O aumento do número de profissionais freelancer no Brasil

Enviada em 29/04/2021

O freelancer é um profissional autônomo que oferece seus serviços a diversos clientes, com os quais não possuem vínculos de emprego permanente. Com o advento da Globalização e da 4° Revoulção teconológica - explosão da internet - alguns setores da economia estão optando por essa forma de contrato, por esse não ter os encargos trabalhistas e poder ser requisitado somente nos momentos em que há a demanda no mercado. Além disso, com as crises financeiras e mudanças estruturais nas relações de trabalho, tais forma de trabalho são uma tendência na sociedade brasileira. Embora, esse sirva como uma saída para o desemprego, os prestadores de serviço individuais enfrentam diversos desafios, como a precarização do seu trabalho.

Primeiramente, o desenvolvimento tecnológico impulsionou a Globalização, pois, tanto os avanços nos meios de producação quanto nos de comunicações possibilitaram a construção e oferta dos serviços e produtos em qualquer lugar do mundo. Sendo assim, o capital pode migrar para outras áreas do mundo, maximização dos seus ganhos. E uma das formas de aumentá-lo, é buscar a mao de obra mais barata, que, conforme Karl Marx é a exploração da “mais valia”, ou seja, o lucro entre o valor do mercado e o custo do serviço. Nesse diapasão, surge o freelancer, o profissional que se adequa às essas mudanças estruturais. Dessa maneira, esses trabalhadores surgiram para desonerar as empresas dos encargos trabalhistas, retirar delas o risco do negócio, já que agora o “freela” é o responsável pelo sucesso ou não de empreendimento.

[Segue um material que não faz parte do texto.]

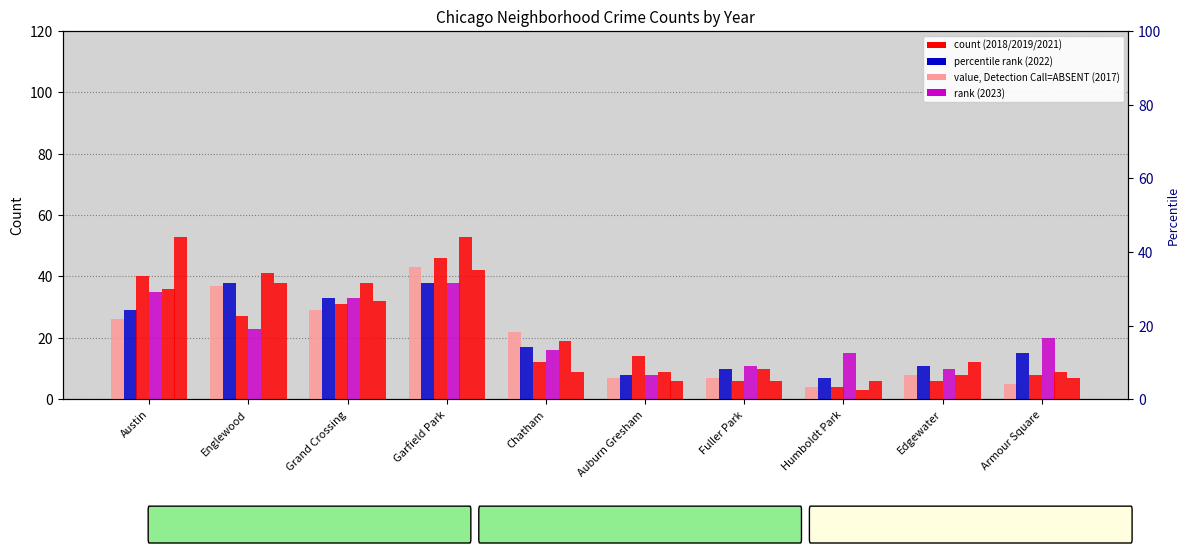

What is the label of the 3rd bar from the left?

Grand Crossing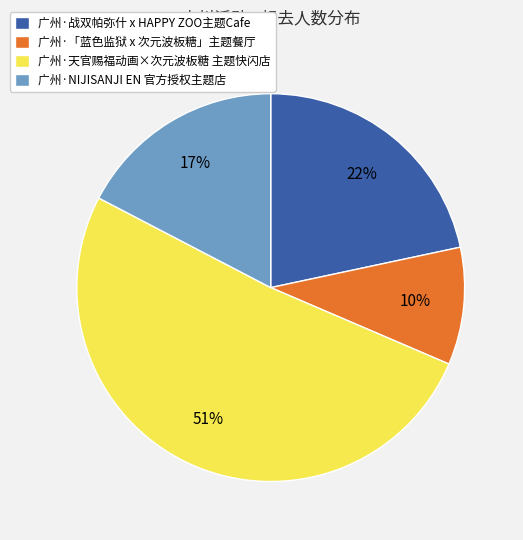

Rank the categories by value from highest to lowest.

广州·天官赐福动画×次元波板糖 主题快闪店, 广州·战双帕弥什 x HAPPY ZOO主题Cafe, 广州·NIJISANJI EN 官方授权主题店, 广州·「蓝色监狱 x 次元波板糖」主题餐厅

Apesar  do discurso, do Estado brasileiro, de que desoneração das empresas vai estimular a formação de novos empregos, o que precebe-se é a mitigação dos direitos trabalhistas. Tanto que, de acordo com o professor Guy Standing essas novas relações estão aumentando a desigualdade na distribuição de renda. Pois, o trabalhador - o precariado, conforme o autor - assumiu mais responsabilidades sem ter uma contrapartida, seus direitos foram minados, não há uma legislação que o proteja, vive sobre a pressão do mercado. Portanto, o autônomo não tem uma garantia da sua renda, não há um limite para suas horas de trabalho e não estão cobertos por nenhum plano de aposentadoria ou qualquer outro benefício. Logo, o mercado criou uma nova exploração do trabalho aproveitando-se do desenvolvimento tecnológico e das crises financeiras que deixam as pessoas mais vulneráveis.

Em suma, é urgente que o Ministério do Trabalho, por meio de lei, que deverá ser aprovada pelo Congresso Nacional, promova a regulamentarização do trabalhador freelancer. Dessa forma, esses terão resguardados os direitos trabalhistas, como: renda mínima, carga horária semanal e aposentadoria. Culminado, no respeito aos direitos trabalhistas e numa distribuição de renda justa.